Le 200e GP de Lewis Hamilton

Face à lui, il retrouvera un Lewis Hamilton armé jusqu’aux dents, bien désireux de prendre l’ascendant sur le pilote Ferrari et décrocher la timbale sur un circuit sur lequel il s’est déjà imposé il y a deux ans. Le triple champion du monde, qui revient de vacances dans les Caraïbes, fêtera un anniversaire particulier dans les Ardennes puisqu’il prendra part dimanche sur le coup de 14 heures à son 200e Grand Prix de Formule 1 !

Et il compte bien marquer son territoire dès les qualifications, ce qui lui permettrait d’égaler le record de 68 pole positions actuellement détenu par Michael Schumacher. "Pour cette seconde partie de saison, je veux du sang !", lâche Lewis. "Je suis là pour gagner et être à nouveau champion du monde. Mais je suis également là pour rester en 1 sur le long terme. Cela f ait étrange d’être en Formule 1 depuis 10 ans et 200 courses. J’aurais cru que ma passion et ma rage de vaincre se seraient dissipées au fil des ans, mais elles sont plus vivaces que jamais."

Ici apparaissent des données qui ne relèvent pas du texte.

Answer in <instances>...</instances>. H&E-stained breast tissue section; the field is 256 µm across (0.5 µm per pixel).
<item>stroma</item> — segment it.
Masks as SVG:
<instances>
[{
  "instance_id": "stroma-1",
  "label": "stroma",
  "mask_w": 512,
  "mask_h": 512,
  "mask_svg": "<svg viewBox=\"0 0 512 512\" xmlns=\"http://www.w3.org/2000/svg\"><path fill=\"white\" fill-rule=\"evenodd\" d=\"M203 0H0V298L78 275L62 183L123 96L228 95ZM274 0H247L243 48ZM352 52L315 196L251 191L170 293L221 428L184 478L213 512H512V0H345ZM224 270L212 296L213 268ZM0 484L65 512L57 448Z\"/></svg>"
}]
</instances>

Le match Vettel-Hamilton sera arbitré par leur équipier respectif en la personne de Kimi Raïkkonen et Valtteri Bottas. Deux pilotes finlandais mais de deux générations différentes. Le premier s’est imposé à quatre reprises dans les Ardennes et est toujours motivé pour courir malgré le poids des ans. Le second est quant à lui un des jeunes loups les plus prometteurs. Mais les trouble-fête pourraient bien être les Red Bull, en particulier Max Verstappen qui s’était élancé depuis la deuxième position il y a 12 mois. "Spa est mon circuit favori de la saison," explique le Hollandais. "Vous devez être irréprochable et réaliser un bon tour est très récompensant pour un pilote." Les premiers essais libres ont permis de confirmer les craintes des Ferrari Boys : les Mercedes ont répondu au rendez-vous. S’il a signé le 2e chrono derrière Kimi Raïkkonen lors de la première séance, Lewis Hamilton a signé le meilleur temps dans la deuxième.

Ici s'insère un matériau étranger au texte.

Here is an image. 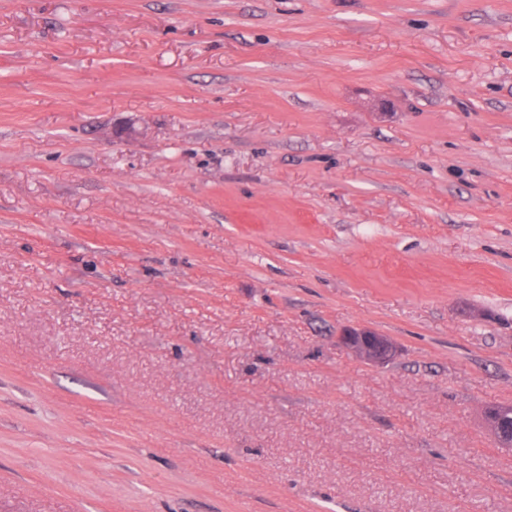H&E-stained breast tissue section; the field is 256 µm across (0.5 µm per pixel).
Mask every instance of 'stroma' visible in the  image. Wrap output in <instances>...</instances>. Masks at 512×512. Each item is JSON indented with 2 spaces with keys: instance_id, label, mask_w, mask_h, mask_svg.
<instances>
[{
  "instance_id": "obj_1",
  "label": "stroma",
  "mask_w": 512,
  "mask_h": 512,
  "mask_svg": "<svg viewBox=\"0 0 512 512\" xmlns=\"http://www.w3.org/2000/svg\"><path fill=\"white\" fill-rule=\"evenodd\" d=\"M507 405L512 0H0V512H512ZM337 339L344 348L372 364L384 363L395 352L393 343L386 336L363 327H346Z\"/></svg>"
}]
</instances>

"J’ai l’impression que nous avons connu l’un de nos meilleurs vendredis de toute la saison," lâchait-il. "La voiture était compétitive dès sa sortie des stands. Dès le début de la première séance d’essais libres, les réglages étaient bons, ce qui est vraiment encourageant." A contrario, l’anxiété était de mise dans le stand de Sebastian Vettel qui n’a pu faire mieux que les troisième et quatrième temps de la journée. "Les Mercedes semblent aller vite, nous nous y attendions sur ce circuit," a-t-il admis. "Pour ma part, je ne suis pas heureux de ma journée et du comportement de ma voiture." La journée fut également marquée par le crash de Felipe Massa lors des EL1, le pilote Williams tapant violemment le mur de pneus à Malmedy. Les dégâts étant trop importants, le Brésilien se voyait privé d’EL2. "J’ai juste fait une faute en cherchant à comprendre le grip de la piste," a-t-il reconnu. "En touchant le vibreur intérieur, la voiture a été déséquilibrée."